START The records

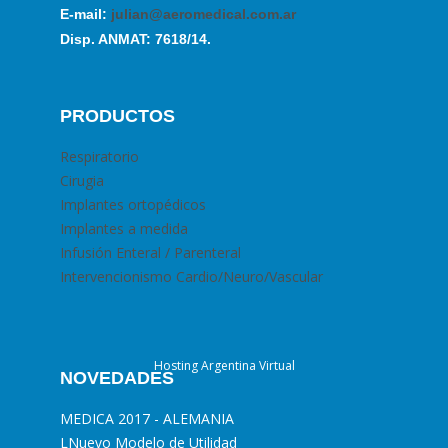
E-mail:
julian@aeromedical.com.ar
Disp. ANMAT: 7618/14.
PRODUCTOS
Respiratorio
Cirugia
Implantes ortopédicos
Implantes a medida
Infusión Enteral / Parenteral
Intervencionismo Cardio/Neuro/Vascular
Hosting Argentina Virtual
NOVEDADES
MEDICA 2017 - ALEMANIA
L
Nuevo Modelo de Utilidad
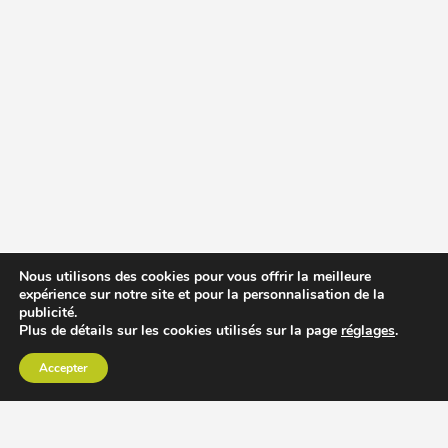
Nous utilisons des cookies pour vous offrir la meilleure
expérience sur notre site et pour la personnalisation de la
publicité.
Plus de détails sur les cookies utilisés sur la page
réglages
.
Accepter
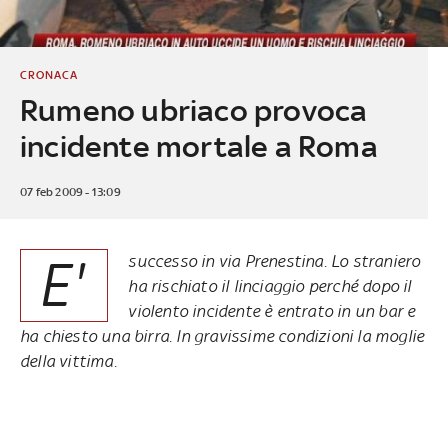
CRONACA
Rumeno ubriaco provoca
incidente mortale a Roma
07 feb 2009 - 13:09
E'
successo in via Prenestina. Lo straniero
ha rischiato il linciaggio perché dopo il
violento incidente è entrato in un bar e
ha chiesto una birra. In gravissime condizioni la moglie
della vittima.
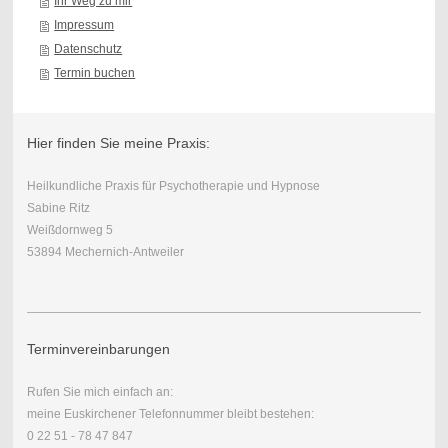
Ihr Weg zu mir
Impressum
Datenschutz
Termin buchen
Hier finden Sie meine Praxis:
Heilkundliche Praxis für Psychotherapie und Hypnose
Sabine Ritz
Weißdornweg 5
53894 Mechernich-Antweiler
Terminvereinbarungen
Rufen Sie mich einfach an:
meine Euskirchener Telefonnummer bleibt bestehen:
0 22 51 - 78 47 847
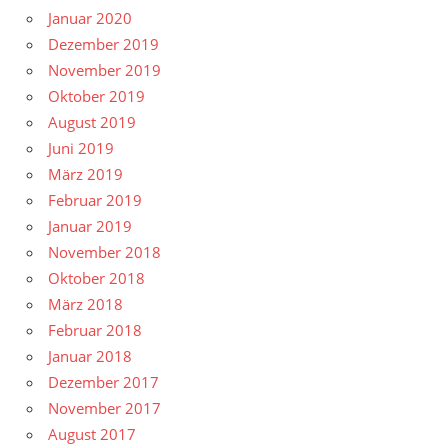
Januar 2020
Dezember 2019
November 2019
Oktober 2019
August 2019
Juni 2019
März 2019
Februar 2019
Januar 2019
November 2018
Oktober 2018
März 2018
Februar 2018
Januar 2018
Dezember 2017
November 2017
August 2017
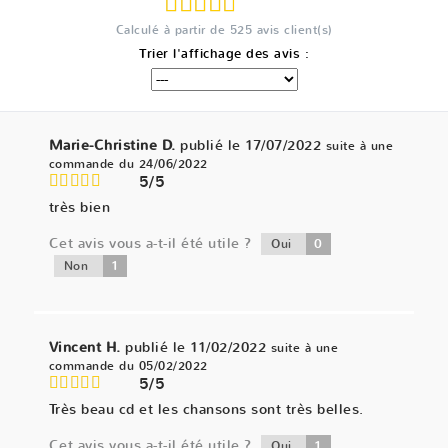
Calculé à partir de
525
avis client(s)
Trier l'affichage des avis :
Marie-Christine D.
publié le 17/07/2022
suite à une
commande du 24/06/2022
5/5
très bien
Cet avis vous a-t-il été utile ?
0
Oui
1
Non
Vincent H.
publié le 11/02/2022
suite à une
commande du 05/02/2022
5/5
Très beau cd et les chansons sont très belles.
Cet avis vous a-t-il été utile ?
1
Oui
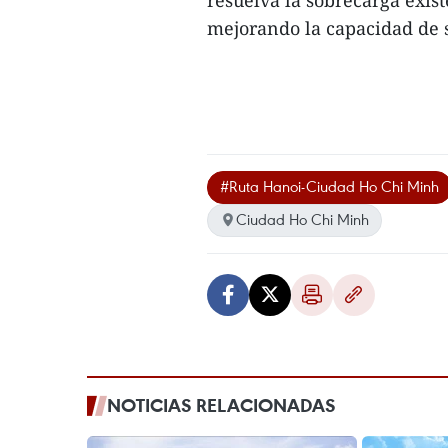
resuelva la sobrecarga exis
mejorando la capacidad de se
#Ruta Hanoi-Ciudad Ho Chi Minh
Ciudad Ho Chi Minh
NOTICIAS RELACIONADAS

END The records

Task statement:
Reproduce every line of text from the material above word for word, leaving out the pictures.

Result for this exercise:
E-mail:
julian@aeromedical.com.ar
Disp. ANMAT: 7618/14.
PRODUCTOS
Respiratorio
Cirugia
Implantes ortopédicos
Implantes a medida
Infusión Enteral / Parenteral
Intervencionismo Cardio/Neuro/Vascular
Hosting Argentina Virtual
NOVEDADES
MEDICA 2017 - ALEMANIA
L
Nuevo Modelo de Utilidad
Nous utilisons des cookies pour vous offrir la meilleure
expérience sur notre site et pour la personnalisation de la
publicité.
Plus de détails sur les cookies utilisés sur la page
réglages
.
Accepter
CRONACA
Rumeno ubriaco provoca
incidente mortale a Roma
07 feb 2009 - 13:09
E'
successo in via Prenestina. Lo straniero
ha rischiato il linciaggio perché dopo il
violento incidente è entrato in un bar e
ha chiesto una birra. In gravissime condizioni la moglie
della vittima.
Ihr Weg zu mir
Impressum
Datenschutz
Termin buchen
Hier finden Sie meine Praxis:
Heilkundliche Praxis für Psychotherapie und Hypnose
Sabine Ritz
Weißdornweg 5
53894 Mechernich-Antweiler
Terminvereinbarungen
Rufen Sie mich einfach an:
meine Euskirchener Telefonnummer bleibt bestehen:
0 22 51 - 78 47 847
Januar 2020
Dezember 2019
November 2019
Oktober 2019
August 2019
Juni 2019
März 2019
Februar 2019
Januar 2019
November 2018
Oktober 2018
März 2018
Februar 2018
Januar 2018
Dezember 2017
November 2017
August 2017
Calculé à partir de
525
avis client(s)
Trier l'affichage des avis :
Marie-Christine D.
publié le 17/07/2022
suite à une
commande du 24/06/2022
5/5
très bien
Cet avis vous a-t-il été utile ?
0
Oui
1
Non
Vincent H.
publié le 11/02/2022
suite à une
commande du 05/02/2022
5/5
Très beau cd et les chansons sont très belles.
Cet avis vous a-t-il été utile ?
1
Oui
resuelva la sobrecarga exis
mejorando la capacidad de se
#Ruta Hanoi-Ciudad Ho Chi Minh
Ciudad Ho Chi Minh
NOTICIAS RELACIONADAS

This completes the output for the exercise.